⟨

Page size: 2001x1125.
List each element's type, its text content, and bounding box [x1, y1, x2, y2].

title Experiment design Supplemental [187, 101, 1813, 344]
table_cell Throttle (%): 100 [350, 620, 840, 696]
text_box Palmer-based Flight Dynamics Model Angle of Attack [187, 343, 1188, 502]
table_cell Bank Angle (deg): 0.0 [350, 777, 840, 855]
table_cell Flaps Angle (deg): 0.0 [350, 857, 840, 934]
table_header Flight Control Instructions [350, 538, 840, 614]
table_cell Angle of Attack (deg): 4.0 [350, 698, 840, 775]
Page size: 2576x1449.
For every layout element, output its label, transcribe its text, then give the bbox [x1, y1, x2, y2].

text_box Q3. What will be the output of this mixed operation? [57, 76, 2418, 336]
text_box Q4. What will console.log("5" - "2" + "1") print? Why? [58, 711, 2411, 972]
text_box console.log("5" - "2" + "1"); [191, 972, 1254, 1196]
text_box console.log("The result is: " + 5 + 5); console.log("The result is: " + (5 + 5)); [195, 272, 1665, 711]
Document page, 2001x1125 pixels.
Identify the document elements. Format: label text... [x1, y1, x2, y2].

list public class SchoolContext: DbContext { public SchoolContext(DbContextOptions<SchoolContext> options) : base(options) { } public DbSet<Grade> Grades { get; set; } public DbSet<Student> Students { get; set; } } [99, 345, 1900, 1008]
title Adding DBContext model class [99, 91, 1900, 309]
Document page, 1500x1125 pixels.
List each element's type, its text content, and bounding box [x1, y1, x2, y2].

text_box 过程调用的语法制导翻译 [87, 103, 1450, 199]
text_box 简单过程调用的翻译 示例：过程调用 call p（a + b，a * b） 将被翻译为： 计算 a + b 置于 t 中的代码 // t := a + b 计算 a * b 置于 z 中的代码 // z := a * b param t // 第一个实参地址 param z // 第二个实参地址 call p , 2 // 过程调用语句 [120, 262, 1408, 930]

⟩

EXERCISE INSTRUCTIONS - I'd like every record written out exactly as given.

SOLVED EXERCISE -
Page size: 2001x1125.
List each element's type, its text content, and bounding box [x1, y1, x2, y2].

title Experiment design Supplemental [187, 101, 1813, 344]
table_cell Throttle (%): 100 [350, 620, 840, 696]
text_box Palmer-based Flight Dynamics Model Angle of Attack [187, 343, 1188, 502]
table_cell Bank Angle (deg): 0.0 [350, 777, 840, 855]
table_cell Flaps Angle (deg): 0.0 [350, 857, 840, 934]
table_header Flight Control Instructions [350, 538, 840, 614]
table_cell Angle of Attack (deg): 4.0 [350, 698, 840, 775]
Page size: 2576x1449.
For every layout element, output its label, transcribe its text, then give the bbox [x1, y1, x2, y2].

text_box Q3. What will be the output of this mixed operation? [57, 76, 2418, 336]
text_box Q4. What will console.log("5" - "2" + "1") print? Why? [58, 711, 2411, 972]
text_box console.log("5" - "2" + "1"); [191, 972, 1254, 1196]
text_box console.log("The result is: " + 5 + 5); console.log("The result is: " + (5 + 5)); [195, 272, 1665, 711]
Document page, 2001x1125 pixels.
Identify the document elements. Format: label text... [x1, y1, x2, y2].

list public class SchoolContext: DbContext { public SchoolContext(DbContextOptions<SchoolContext> options) : base(options) { } public DbSet<Grade> Grades { get; set; } public DbSet<Student> Students { get; set; } } [99, 345, 1900, 1008]
title Adding DBContext model class [99, 91, 1900, 309]
Document page, 1500x1125 pixels.
List each element's type, its text content, and bounding box [x1, y1, x2, y2].

text_box 过程调用的语法制导翻译 [87, 103, 1450, 199]
text_box 简单过程调用的翻译 示例：过程调用 call p（a + b，a * b） 将被翻译为： 计算 a + b 置于 t 中的代码 // t := a + b 计算 a * b 置于 z 中的代码 // z := a * b param t // 第一个实参地址 param z // 第二个实参地址 call p , 2 // 过程调用语句 [120, 262, 1408, 930]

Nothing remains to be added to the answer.